Task item -> Transcribe every row below line by line, keeping each character unchanged.
******************************
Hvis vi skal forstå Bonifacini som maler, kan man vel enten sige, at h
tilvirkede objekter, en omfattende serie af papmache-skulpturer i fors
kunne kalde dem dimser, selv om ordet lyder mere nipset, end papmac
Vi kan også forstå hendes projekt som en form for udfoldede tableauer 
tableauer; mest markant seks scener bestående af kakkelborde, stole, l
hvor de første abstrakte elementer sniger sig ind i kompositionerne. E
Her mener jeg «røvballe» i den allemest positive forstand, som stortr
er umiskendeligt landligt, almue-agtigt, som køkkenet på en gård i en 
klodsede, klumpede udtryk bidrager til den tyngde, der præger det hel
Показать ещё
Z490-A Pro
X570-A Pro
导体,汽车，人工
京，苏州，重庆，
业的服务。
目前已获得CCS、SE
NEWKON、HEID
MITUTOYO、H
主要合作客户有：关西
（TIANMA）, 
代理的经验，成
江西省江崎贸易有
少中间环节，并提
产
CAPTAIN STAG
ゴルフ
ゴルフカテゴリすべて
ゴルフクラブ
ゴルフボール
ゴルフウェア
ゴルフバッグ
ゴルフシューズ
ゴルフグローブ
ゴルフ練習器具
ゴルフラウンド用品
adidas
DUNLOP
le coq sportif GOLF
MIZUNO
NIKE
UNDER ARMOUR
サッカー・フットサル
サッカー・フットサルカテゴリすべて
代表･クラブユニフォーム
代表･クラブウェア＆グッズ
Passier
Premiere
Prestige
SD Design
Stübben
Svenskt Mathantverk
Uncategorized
******************************
Answer to the problem ->
Hvis vi skal forstå Bonifacini som maler, kan man vel enten sige, at h
tilvirkede objekter, en omfattende serie af papmache-skulpturer i fors
kunne kalde dem dimser, selv om ordet lyder mere nipset, end papmac
Vi kan også forstå hendes projekt som en form for udfoldede tableauer 
tableauer; mest markant seks scener bestående af kakkelborde, stole, l
hvor de første abstrakte elementer sniger sig ind i kompositionerne. E
Her mener jeg «røvballe» i den allemest positive forstand, som stortr
er umiskendeligt landligt, almue-agtigt, som køkkenet på en gård i en 
klodsede, klumpede udtryk bidrager til den tyngde, der præger det hel
Показать ещё
Z490-A Pro
X570-A Pro
导体,汽车，人工
京，苏州，重庆，
业的服务。
目前已获得CCS、SE
NEWKON、HEID
MITUTOYO、H
主要合作客户有：关西
（TIANMA）, 
代理的经验，成
江西省江崎贸易有
少中间环节，并提
产
CAPTAIN STAG
ゴルフ
ゴルフカテゴリすべて
ゴルフクラブ
ゴルフボール
ゴルフウェア
ゴルフバッグ
ゴルフシューズ
ゴルフグローブ
ゴルフ練習器具
ゴルフラウンド用品
adidas
DUNLOP
le coq sportif GOLF
MIZUNO
NIKE
UNDER ARMOUR
サッカー・フットサル
サッカー・フットサルカテゴリすべて
代表･クラブユニフォーム
代表･クラブウェア＆グッズ
Passier
Premiere
Prestige
SD Design
Stübben
Svenskt Mathantverk
Uncategorized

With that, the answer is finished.